## Partes del ejercicio
A - Según el texto sobre la entrevista a Pablo Iglesias, ¿en qué revista se publicó esa entrevista?
B - Por favor, prolonga el texto sobre la entrevista a Pablo Iglesias a partir de su última oración.

## Fragmento del documento
_ _ _ _ _ _ _

Entrevista a Pablo Iglesias (1919)

Retrato del fundador del partido socialista pablo iglesias posse

Entrevista a Pablo Iglesias en 1919

Presentamos una entrevista histórica y prácticamente desconocida con Pablo Iglesias Posse, fundador del Partido Socialista Obrero Español.

Fue realizada por uno de los grandes nombres del periodismo de su tiempo: Caballero Audaz, seudónimo de un autor tan prolífico como influyente, pionero en el arte de la entrevista moderna —o interviú, como se decía entonces—. Su estilo se caracterizaba por captar no solo las ideas, sino también el contexto humano y las condiciones concretas en que se producía el diálogo.

La entrevista fue publicada en la revista Esfera en enero de 1919. Pablo Iglesias tenía entonces 69 años y se encontraba ya alejado de la primera línea política, aquejado de problemas de salud, aunque aún mantenía una intensa actividad intelectual y propagandística.

Seguía escribiendo en El Socialista, el periódico que había fundado en 1886, y conservaba su papel como referente moral e ideológico del socialismo español.

En 1870, cuando Iglesias comenzó su andadura política, ser socialista en España era poco menos que una herejía. Se trataba de un movimiento marginal, acosado y semiclandestino.

_ _ _ _ _ _ _

## Datos mostrados
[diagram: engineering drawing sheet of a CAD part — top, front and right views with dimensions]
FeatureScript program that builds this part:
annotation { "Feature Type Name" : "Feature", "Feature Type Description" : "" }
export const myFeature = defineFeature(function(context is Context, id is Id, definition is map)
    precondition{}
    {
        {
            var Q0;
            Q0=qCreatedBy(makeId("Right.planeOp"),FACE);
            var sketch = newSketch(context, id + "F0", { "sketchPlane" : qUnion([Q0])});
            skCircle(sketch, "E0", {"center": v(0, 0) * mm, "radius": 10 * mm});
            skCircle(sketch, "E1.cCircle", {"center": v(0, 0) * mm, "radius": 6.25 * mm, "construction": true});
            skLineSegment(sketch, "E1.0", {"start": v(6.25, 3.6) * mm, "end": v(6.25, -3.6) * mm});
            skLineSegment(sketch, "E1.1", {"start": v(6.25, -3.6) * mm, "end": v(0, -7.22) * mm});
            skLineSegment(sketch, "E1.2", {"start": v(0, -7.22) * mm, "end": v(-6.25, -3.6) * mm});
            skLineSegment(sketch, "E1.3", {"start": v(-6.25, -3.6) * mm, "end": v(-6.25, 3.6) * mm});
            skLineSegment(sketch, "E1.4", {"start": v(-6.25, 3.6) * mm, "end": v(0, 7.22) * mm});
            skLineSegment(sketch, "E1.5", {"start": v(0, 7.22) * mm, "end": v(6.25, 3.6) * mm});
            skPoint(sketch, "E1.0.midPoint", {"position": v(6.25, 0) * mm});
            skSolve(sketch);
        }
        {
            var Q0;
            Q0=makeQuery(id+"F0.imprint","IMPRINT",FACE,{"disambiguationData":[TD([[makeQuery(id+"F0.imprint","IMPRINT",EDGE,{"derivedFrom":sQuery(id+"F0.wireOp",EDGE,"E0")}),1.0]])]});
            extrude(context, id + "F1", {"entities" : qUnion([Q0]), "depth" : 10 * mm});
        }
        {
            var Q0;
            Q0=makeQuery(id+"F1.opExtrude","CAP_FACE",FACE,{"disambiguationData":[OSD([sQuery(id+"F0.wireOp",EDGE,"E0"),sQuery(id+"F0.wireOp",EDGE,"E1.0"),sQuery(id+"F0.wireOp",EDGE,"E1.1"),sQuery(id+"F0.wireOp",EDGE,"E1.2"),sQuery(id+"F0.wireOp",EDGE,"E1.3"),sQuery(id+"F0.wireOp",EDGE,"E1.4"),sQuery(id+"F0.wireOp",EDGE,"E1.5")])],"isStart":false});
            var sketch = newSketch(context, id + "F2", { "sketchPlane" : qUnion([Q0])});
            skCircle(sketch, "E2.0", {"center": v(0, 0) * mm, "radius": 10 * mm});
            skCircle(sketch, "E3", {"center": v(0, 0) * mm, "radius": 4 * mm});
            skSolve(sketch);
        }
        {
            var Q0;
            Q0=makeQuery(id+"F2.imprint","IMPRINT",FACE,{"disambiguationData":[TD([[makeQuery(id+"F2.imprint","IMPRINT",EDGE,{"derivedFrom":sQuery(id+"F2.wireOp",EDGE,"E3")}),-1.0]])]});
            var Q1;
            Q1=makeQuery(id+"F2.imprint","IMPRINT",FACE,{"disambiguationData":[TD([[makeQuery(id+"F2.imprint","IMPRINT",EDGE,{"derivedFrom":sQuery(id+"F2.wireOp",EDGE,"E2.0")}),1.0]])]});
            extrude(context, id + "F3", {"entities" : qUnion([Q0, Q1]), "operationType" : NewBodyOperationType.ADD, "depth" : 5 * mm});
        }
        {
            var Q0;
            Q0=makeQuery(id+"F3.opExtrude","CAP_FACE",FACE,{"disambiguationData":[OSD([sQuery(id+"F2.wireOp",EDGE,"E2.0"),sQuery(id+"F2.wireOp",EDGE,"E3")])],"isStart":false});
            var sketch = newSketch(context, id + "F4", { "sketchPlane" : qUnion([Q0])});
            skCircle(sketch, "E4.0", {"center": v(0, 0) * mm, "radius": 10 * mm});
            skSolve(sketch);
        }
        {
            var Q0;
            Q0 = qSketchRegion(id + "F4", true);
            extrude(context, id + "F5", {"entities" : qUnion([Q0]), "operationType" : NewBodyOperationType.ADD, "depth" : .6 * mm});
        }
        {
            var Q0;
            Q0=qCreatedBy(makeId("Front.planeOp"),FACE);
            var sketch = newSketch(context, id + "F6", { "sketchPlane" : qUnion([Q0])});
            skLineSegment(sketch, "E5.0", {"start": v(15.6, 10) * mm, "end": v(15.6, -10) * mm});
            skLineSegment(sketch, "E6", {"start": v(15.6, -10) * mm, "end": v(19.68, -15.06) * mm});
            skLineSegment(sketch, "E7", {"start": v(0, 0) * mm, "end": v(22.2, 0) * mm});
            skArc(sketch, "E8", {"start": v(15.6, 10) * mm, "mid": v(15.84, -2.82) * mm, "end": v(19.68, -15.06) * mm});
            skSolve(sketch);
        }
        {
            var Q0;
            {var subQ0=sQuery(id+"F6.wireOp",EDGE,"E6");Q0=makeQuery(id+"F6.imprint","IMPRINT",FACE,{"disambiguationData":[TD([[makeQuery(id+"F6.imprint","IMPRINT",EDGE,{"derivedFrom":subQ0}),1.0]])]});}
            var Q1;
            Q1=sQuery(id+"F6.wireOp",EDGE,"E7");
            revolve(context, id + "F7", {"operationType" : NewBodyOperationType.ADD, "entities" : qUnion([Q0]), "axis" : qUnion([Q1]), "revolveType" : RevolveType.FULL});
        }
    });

_ _ _ _ _ _ _

## Respuestas escritas
A - En la revista Esfera.

B -
En ese contexto, Pablo Iglesias fundó la sección española de la Asociación Internacional de Trabajadores, más conocida como la Primera Internacional. El país estaba entonces anclado en un atraso estructural y social severo, y el socialismo nacía como una forma de apostolado secular en defensa de una clase obrera sin derechos.

El PSOE —el segundo partido socialista más antiguo del mundo, después del alemán— se fue consolidando gracias a una estrategia marcada por la moderación y la negociación. El pablismo convirtió tanto al partido como a la UGT en instrumentos eficaces para la mejora de las condiciones laborales, alejados de la violencia revolucionaria, centrados en la reforma desde dentro.

Al momento de esta entrevista, Iglesias era ya considerado un referente moral por amplios sectores de la sociedad, más allá de su militancia. A su muerte, en diciembre de 1925, incluso la dictadura de Miguel Primo de Rivera elogió su figura, destacando su esfuerzo por mantener al movimiento obrero lejos del anarquismo y del comunismo.

La figura de Pablo Iglesias es ensalzada por la dictadura de Primo de Rivera
El Gobierno de Miguel Primo de Rivera elogia la figura de Pablo Iglesias (Heraldo de Madrid. 10/12/1925)

Bajo su influencia, el socialismo español participó en acuerdos con la dictadura para legislar en materia social y laboral.

La herencia de Pablo Iglesias Posse fue una organización fuerte, cohesionada y con una identidad clara, aunque su ausencia marcaría un antes y un después.

Su entierro civil en Madrid reunió a unas 150.000 personas, en una muestra del enorme respeto que se le profesaba incluso fuera del entorno socialista.

Imagen del sepelio de Pablo Iglesias Posse
Multitudinario entierro de Pablo Iglesias en Madrid

A continuación, reproducimos íntegra la entrevista. Un testimonio valioso, no solo por su contenido, sino por el contexto histórico en que fue recogido.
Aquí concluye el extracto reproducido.